→ **About this exercise**
Please repeat all of the listing exactly.

##### Material for this exercise #####

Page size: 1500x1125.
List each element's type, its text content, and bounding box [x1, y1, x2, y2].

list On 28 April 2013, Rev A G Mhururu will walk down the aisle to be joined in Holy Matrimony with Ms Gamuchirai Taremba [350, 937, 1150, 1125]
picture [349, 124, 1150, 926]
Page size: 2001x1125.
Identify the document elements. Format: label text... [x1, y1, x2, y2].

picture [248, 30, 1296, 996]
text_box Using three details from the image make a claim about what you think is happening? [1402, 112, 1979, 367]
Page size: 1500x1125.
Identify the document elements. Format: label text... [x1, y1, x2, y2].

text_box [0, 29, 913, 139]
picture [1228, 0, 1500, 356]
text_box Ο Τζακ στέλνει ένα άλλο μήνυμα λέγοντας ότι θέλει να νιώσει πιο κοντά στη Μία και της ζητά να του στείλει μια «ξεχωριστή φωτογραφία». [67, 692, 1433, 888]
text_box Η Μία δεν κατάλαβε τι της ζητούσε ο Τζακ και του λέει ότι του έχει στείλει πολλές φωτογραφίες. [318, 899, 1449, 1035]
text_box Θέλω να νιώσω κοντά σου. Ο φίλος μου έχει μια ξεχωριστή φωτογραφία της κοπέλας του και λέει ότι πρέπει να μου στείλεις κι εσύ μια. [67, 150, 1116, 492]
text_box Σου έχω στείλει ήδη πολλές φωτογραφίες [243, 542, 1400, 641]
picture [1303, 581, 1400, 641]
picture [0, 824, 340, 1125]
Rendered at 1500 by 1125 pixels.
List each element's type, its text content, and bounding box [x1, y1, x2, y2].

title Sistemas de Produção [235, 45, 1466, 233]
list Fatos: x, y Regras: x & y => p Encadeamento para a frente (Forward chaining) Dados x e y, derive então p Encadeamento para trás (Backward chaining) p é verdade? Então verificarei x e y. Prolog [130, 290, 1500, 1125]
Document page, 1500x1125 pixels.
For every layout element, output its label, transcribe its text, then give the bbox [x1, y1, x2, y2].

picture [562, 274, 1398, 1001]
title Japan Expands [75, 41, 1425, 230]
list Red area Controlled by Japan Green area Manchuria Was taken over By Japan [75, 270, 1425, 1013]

#####

→ **Response area**
Page size: 1500x1125.
List each element's type, its text content, and bounding box [x1, y1, x2, y2].

list On 28 April 2013, Rev A G Mhururu will walk down the aisle to be joined in Holy Matrimony with Ms Gamuchirai Taremba [350, 937, 1150, 1125]
picture [349, 124, 1150, 926]
Page size: 2001x1125.
Identify the document elements. Format: label text... [x1, y1, x2, y2].

picture [248, 30, 1296, 996]
text_box Using three details from the image make a claim about what you think is happening? [1402, 112, 1979, 367]
Page size: 1500x1125.
Identify the document elements. Format: label text... [x1, y1, x2, y2].

text_box [0, 29, 913, 139]
picture [1228, 0, 1500, 356]
text_box Ο Τζακ στέλνει ένα άλλο μήνυμα λέγοντας ότι θέλει να νιώσει πιο κοντά στη Μία και της ζητά να του στείλει μια «ξεχωριστή φωτογραφία». [67, 692, 1433, 888]
text_box Η Μία δεν κατάλαβε τι της ζητούσε ο Τζακ και του λέει ότι του έχει στείλει πολλές φωτογραφίες. [318, 899, 1449, 1035]
text_box Θέλω να νιώσω κοντά σου. Ο φίλος μου έχει μια ξεχωριστή φωτογραφία της κοπέλας του και λέει ότι πρέπει να μου στείλεις κι εσύ μια. [67, 150, 1116, 492]
text_box Σου έχω στείλει ήδη πολλές φωτογραφίες [243, 542, 1400, 641]
picture [1303, 581, 1400, 641]
picture [0, 824, 340, 1125]
Rendered at 1500 by 1125 pixels.
List each element's type, its text content, and bounding box [x1, y1, x2, y2].

title Sistemas de Produção [235, 45, 1466, 233]
list Fatos: x, y Regras: x & y => p Encadeamento para a frente (Forward chaining) Dados x e y, derive então p Encadeamento para trás (Backward chaining) p é verdade? Então verificarei x e y. Prolog [130, 290, 1500, 1125]
Document page, 1500x1125 pixels.
For every layout element, output its label, transcribe its text, then give the bbox [x1, y1, x2, y2].

picture [562, 274, 1398, 1001]
title Japan Expands [75, 41, 1425, 230]
list Red area Controlled by Japan Green area Manchuria Was taken over By Japan [75, 270, 1425, 1013]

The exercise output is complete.